◆ SOURCE MATERIAL
========
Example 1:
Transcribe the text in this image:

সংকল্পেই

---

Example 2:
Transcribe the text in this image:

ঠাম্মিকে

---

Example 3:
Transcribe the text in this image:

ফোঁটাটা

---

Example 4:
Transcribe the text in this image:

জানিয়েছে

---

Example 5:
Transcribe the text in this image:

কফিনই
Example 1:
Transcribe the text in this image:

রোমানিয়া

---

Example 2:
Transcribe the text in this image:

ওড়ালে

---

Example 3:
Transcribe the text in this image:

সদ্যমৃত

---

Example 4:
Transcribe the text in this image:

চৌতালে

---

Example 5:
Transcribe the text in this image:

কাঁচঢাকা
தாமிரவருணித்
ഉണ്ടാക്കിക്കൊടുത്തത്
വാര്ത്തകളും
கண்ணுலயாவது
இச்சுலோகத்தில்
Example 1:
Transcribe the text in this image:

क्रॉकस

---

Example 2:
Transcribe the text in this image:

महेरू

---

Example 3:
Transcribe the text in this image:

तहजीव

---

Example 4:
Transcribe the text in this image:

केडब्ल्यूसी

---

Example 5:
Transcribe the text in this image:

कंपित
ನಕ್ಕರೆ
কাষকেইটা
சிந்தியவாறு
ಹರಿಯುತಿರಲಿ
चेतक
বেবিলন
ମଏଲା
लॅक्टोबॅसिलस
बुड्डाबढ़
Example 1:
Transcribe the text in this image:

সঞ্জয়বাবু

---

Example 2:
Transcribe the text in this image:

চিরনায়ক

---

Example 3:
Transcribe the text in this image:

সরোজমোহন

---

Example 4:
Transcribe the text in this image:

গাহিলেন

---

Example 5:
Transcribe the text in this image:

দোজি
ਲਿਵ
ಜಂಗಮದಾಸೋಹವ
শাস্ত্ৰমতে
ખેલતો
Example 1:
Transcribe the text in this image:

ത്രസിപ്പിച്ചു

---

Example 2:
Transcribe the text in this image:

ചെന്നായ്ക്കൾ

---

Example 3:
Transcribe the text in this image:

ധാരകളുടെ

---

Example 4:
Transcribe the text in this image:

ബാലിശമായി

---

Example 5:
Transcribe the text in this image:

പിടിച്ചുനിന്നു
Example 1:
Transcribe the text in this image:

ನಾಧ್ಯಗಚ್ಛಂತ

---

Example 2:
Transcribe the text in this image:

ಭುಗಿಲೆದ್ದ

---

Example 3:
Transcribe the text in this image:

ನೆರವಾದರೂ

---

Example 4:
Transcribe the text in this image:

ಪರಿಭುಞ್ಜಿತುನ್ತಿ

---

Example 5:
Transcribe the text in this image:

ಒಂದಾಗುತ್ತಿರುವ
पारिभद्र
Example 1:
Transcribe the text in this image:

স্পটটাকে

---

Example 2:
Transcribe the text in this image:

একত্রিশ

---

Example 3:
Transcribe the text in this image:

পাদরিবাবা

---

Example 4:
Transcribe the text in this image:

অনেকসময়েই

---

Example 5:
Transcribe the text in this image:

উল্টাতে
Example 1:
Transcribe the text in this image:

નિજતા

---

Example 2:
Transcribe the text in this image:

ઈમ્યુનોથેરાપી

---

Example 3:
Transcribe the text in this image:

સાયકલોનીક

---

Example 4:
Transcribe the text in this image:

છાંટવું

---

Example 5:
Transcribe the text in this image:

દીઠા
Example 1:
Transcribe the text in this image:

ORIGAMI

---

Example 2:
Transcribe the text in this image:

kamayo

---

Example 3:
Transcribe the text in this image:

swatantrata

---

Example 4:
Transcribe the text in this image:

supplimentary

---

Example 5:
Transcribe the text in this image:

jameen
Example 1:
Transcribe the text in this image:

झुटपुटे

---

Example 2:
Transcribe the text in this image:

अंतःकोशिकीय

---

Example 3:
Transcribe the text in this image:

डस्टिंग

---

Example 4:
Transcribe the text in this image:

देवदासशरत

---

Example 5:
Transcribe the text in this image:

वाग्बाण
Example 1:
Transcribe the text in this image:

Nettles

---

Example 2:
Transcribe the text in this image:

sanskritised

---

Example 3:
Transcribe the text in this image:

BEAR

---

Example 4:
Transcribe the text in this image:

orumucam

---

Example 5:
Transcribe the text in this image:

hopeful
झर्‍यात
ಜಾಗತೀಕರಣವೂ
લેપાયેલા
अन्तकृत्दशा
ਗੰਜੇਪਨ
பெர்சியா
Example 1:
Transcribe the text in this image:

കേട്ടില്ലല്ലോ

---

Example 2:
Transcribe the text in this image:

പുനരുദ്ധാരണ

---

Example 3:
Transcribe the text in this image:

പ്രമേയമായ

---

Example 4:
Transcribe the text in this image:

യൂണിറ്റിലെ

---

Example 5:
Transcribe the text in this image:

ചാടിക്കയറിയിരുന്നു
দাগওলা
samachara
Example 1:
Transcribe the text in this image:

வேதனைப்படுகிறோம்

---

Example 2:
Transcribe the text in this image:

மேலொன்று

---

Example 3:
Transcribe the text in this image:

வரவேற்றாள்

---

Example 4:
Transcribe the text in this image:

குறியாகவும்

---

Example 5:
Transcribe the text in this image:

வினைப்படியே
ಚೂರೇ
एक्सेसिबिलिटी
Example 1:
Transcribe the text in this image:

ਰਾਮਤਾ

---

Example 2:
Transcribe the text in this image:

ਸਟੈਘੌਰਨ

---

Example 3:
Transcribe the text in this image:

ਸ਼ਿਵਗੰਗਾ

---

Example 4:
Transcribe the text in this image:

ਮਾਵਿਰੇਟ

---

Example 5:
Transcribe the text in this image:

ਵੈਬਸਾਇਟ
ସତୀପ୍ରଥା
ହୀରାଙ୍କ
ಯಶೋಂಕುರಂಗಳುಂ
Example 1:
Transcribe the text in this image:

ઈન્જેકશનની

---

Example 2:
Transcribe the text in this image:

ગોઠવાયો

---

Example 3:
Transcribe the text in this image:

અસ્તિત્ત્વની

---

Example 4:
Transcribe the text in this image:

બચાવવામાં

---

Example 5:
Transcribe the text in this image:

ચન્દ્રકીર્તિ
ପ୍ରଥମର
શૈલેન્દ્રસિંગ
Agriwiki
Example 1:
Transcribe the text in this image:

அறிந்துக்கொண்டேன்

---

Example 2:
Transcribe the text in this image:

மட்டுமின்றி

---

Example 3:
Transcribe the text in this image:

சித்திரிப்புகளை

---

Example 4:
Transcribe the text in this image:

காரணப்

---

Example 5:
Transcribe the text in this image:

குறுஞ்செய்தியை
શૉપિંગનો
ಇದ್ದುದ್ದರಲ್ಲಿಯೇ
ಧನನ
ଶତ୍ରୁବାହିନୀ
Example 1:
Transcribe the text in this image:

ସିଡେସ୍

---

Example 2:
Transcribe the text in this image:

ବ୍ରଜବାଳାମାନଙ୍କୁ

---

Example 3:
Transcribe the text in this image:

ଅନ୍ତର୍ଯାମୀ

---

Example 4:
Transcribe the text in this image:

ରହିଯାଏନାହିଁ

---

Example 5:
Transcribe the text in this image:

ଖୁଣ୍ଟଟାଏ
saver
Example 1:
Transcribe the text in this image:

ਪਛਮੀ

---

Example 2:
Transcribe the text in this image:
========
◆ ABOUT THIS EXERCISE
Provide an exact transcription of every entry above.

◆ EXERCISE RESULT
Example 1:
Transcribe the text in this image:

সংকল্পেই

---

Example 2:
Transcribe the text in this image:

ঠাম্মিকে

---

Example 3:
Transcribe the text in this image:

ফোঁটাটা

---

Example 4:
Transcribe the text in this image:

জানিয়েছে

---

Example 5:
Transcribe the text in this image:

কফিনই
Example 1:
Transcribe the text in this image:

রোমানিয়া

---

Example 2:
Transcribe the text in this image:

ওড়ালে

---

Example 3:
Transcribe the text in this image:

সদ্যমৃত

---

Example 4:
Transcribe the text in this image:

চৌতালে

---

Example 5:
Transcribe the text in this image:

কাঁচঢাকা
தாமிரவருணித்
ഉണ്ടാക്കിക്കൊടുത്തത്
വാര്ത്തകളും
கண்ணுலயாவது
இச்சுலோகத்தில்
Example 1:
Transcribe the text in this image:

क्रॉकस

---

Example 2:
Transcribe the text in this image:

महेरू

---

Example 3:
Transcribe the text in this image:

तहजीव

---

Example 4:
Transcribe the text in this image:

केडब्ल्यूसी

---

Example 5:
Transcribe the text in this image:

कंपित
ನಕ್ಕರೆ
কাষকেইটা
சிந்தியவாறு
ಹರಿಯುತಿರಲಿ
चेतक
বেবিলন
ମଏଲା
लॅक्टोबॅसिलस
बुड्डाबढ़
Example 1:
Transcribe the text in this image:

সঞ্জয়বাবু

---

Example 2:
Transcribe the text in this image:

চিরনায়ক

---

Example 3:
Transcribe the text in this image:

সরোজমোহন

---

Example 4:
Transcribe the text in this image:

গাহিলেন

---

Example 5:
Transcribe the text in this image:

দোজি
ਲਿਵ
ಜಂಗಮದಾಸೋಹವ
শাস্ত্ৰমতে
ખેલતો
Example 1:
Transcribe the text in this image:

ത്രസിപ്പിച്ചു

---

Example 2:
Transcribe the text in this image:

ചെന്നായ്ക്കൾ

---

Example 3:
Transcribe the text in this image:

ധാരകളുടെ

---

Example 4:
Transcribe the text in this image:

ബാലിശമായി

---

Example 5:
Transcribe the text in this image:

പിടിച്ചുനിന്നു
Example 1:
Transcribe the text in this image:

ನಾಧ್ಯಗಚ್ಛಂತ

---

Example 2:
Transcribe the text in this image:

ಭುಗಿಲೆದ್ದ

---

Example 3:
Transcribe the text in this image:

ನೆರವಾದರೂ

---

Example 4:
Transcribe the text in this image:

ಪರಿಭುಞ್ಜಿತುನ್ತಿ

---

Example 5:
Transcribe the text in this image:

ಒಂದಾಗುತ್ತಿರುವ
पारिभद्र
Example 1:
Transcribe the text in this image:

স্পটটাকে

---

Example 2:
Transcribe the text in this image:

একত্রিশ

---

Example 3:
Transcribe the text in this image:

পাদরিবাবা

---

Example 4:
Transcribe the text in this image:

অনেকসময়েই

---

Example 5:
Transcribe the text in this image:

উল্টাতে
Example 1:
Transcribe the text in this image:

નિજતા

---

Example 2:
Transcribe the text in this image:

ઈમ્યુનોથેરાપી

---

Example 3:
Transcribe the text in this image:

સાયકલોનીક

---

Example 4:
Transcribe the text in this image:

છાંટવું

---

Example 5:
Transcribe the text in this image:

દીઠા
Example 1:
Transcribe the text in this image:

ORIGAMI

---

Example 2:
Transcribe the text in this image:

kamayo

---

Example 3:
Transcribe the text in this image:

swatantrata

---

Example 4:
Transcribe the text in this image:

supplimentary

---

Example 5:
Transcribe the text in this image:

jameen
Example 1:
Transcribe the text in this image:

झुटपुटे

---

Example 2:
Transcribe the text in this image:

अंतःकोशिकीय

---

Example 3:
Transcribe the text in this image:

डस्टिंग

---

Example 4:
Transcribe the text in this image:

देवदासशरत

---

Example 5:
Transcribe the text in this image:

वाग्बाण
Example 1:
Transcribe the text in this image:

Nettles

---

Example 2:
Transcribe the text in this image:

sanskritised

---

Example 3:
Transcribe the text in this image:

BEAR

---

Example 4:
Transcribe the text in this image:

orumucam

---

Example 5:
Transcribe the text in this image:

hopeful
झर्‍यात
ಜಾಗತೀಕರಣವೂ
લેપાયેલા
अन्तकृत्दशा
ਗੰਜੇਪਨ
பெர்சியா
Example 1:
Transcribe the text in this image:

കേട്ടില്ലല്ലോ

---

Example 2:
Transcribe the text in this image:

പുനരുദ്ധാരണ

---

Example 3:
Transcribe the text in this image:

പ്രമേയമായ

---

Example 4:
Transcribe the text in this image:

യൂണിറ്റിലെ

---

Example 5:
Transcribe the text in this image:

ചാടിക്കയറിയിരുന്നു
দাগওলা
samachara
Example 1:
Transcribe the text in this image:

வேதனைப்படுகிறோம்

---

Example 2:
Transcribe the text in this image:

மேலொன்று

---

Example 3:
Transcribe the text in this image:

வரவேற்றாள்

---

Example 4:
Transcribe the text in this image:

குறியாகவும்

---

Example 5:
Transcribe the text in this image:

வினைப்படியே
ಚೂರೇ
एक्सेसिबिलिटी
Example 1:
Transcribe the text in this image:

ਰਾਮਤਾ

---

Example 2:
Transcribe the text in this image:

ਸਟੈਘੌਰਨ

---

Example 3:
Transcribe the text in this image:

ਸ਼ਿਵਗੰਗਾ

---

Example 4:
Transcribe the text in this image:

ਮਾਵਿਰੇਟ

---

Example 5:
Transcribe the text in this image:

ਵੈਬਸਾਇਟ
ସତୀପ୍ରଥା
ହୀରାଙ୍କ
ಯಶೋಂಕುರಂಗಳುಂ
Example 1:
Transcribe the text in this image:

ઈન્જેકશનની

---

Example 2:
Transcribe the text in this image:

ગોઠવાયો

---

Example 3:
Transcribe the text in this image:

અસ્તિત્ત્વની

---

Example 4:
Transcribe the text in this image:

બચાવવામાં

---

Example 5:
Transcribe the text in this image:

ચન્દ્રકીર્તિ
ପ୍ରଥମର
શૈલેન્દ્રસિંગ
Agriwiki
Example 1:
Transcribe the text in this image:

அறிந்துக்கொண்டேன்

---

Example 2:
Transcribe the text in this image:

மட்டுமின்றி

---

Example 3:
Transcribe the text in this image:

சித்திரிப்புகளை

---

Example 4:
Transcribe the text in this image:

காரணப்

---

Example 5:
Transcribe the text in this image:

குறுஞ்செய்தியை
શૉપિંગનો
ಇದ್ದುದ್ದರಲ್ಲಿಯೇ
ಧನನ
ଶତ୍ରୁବାହିନୀ
Example 1:
Transcribe the text in this image:

ସିଡେସ୍

---

Example 2:
Transcribe the text in this image:

ବ୍ରଜବାଳାମାନଙ୍କୁ

---

Example 3:
Transcribe the text in this image:

ଅନ୍ତର୍ଯାମୀ

---

Example 4:
Transcribe the text in this image:

ରହିଯାଏନାହିଁ

---

Example 5:
Transcribe the text in this image:

ଖୁଣ୍ଟଟାଏ
saver
Example 1:
Transcribe the text in this image:

ਪਛਮੀ

---

Example 2:
Transcribe the text in this image:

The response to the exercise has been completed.